Segment Open

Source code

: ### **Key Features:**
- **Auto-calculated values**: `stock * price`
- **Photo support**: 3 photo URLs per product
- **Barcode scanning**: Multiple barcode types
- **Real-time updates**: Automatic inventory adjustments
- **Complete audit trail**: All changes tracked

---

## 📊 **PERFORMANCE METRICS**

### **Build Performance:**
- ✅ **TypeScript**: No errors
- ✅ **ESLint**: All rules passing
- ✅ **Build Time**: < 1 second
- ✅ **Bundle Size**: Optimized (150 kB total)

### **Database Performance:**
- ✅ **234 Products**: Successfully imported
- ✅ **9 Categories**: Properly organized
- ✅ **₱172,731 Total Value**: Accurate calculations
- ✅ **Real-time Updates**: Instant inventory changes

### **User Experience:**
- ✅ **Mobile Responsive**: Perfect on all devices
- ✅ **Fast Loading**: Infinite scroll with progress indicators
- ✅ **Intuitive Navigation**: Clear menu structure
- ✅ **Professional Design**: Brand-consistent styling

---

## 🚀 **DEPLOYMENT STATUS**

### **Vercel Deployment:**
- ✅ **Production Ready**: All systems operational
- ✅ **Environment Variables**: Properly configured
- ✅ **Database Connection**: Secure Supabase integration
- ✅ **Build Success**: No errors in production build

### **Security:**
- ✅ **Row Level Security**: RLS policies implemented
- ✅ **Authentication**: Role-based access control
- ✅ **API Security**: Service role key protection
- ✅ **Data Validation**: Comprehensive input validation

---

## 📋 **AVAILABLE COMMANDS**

Segment Closed

What needs to be done
Give back the complete data exactly as supplied.

Reply
Source code

: ### **Key Features:**
- **Auto-calculated values**: `stock * price`
- **Photo support**: 3 photo URLs per product
- **Barcode scanning**: Multiple barcode types
- **Real-time updates**: Automatic inventory adjustments
- **Complete audit trail**: All changes tracked

---

## 📊 **PERFORMANCE METRICS**

### **Build Performance:**
- ✅ **TypeScript**: No errors
- ✅ **ESLint**: All rules passing
- ✅ **Build Time**: < 1 second
- ✅ **Bundle Size**: Optimized (150 kB total)

### **Database Performance:**
- ✅ **234 Products**: Successfully imported
- ✅ **9 Categories**: Properly organized
- ✅ **₱172,731 Total Value**: Accurate calculations
- ✅ **Real-time Updates**: Instant inventory changes

### **User Experience:**
- ✅ **Mobile Responsive**: Perfect on all devices
- ✅ **Fast Loading**: Infinite scroll with progress indicators
- ✅ **Intuitive Navigation**: Clear menu structure
- ✅ **Professional Design**: Brand-consistent styling

---

## 🚀 **DEPLOYMENT STATUS**

### **Vercel Deployment:**
- ✅ **Production Ready**: All systems operational
- ✅ **Environment Variables**: Properly configured
- ✅ **Database Connection**: Secure Supabase integration
- ✅ **Build Success**: No errors in production build

### **Security:**
- ✅ **Row Level Security**: RLS policies implemented
- ✅ **Authentication**: Role-based access control
- ✅ **API Security**: Service role key protection
- ✅ **Data Validation**: Comprehensive input validation

---

## 📋 **AVAILABLE COMMANDS**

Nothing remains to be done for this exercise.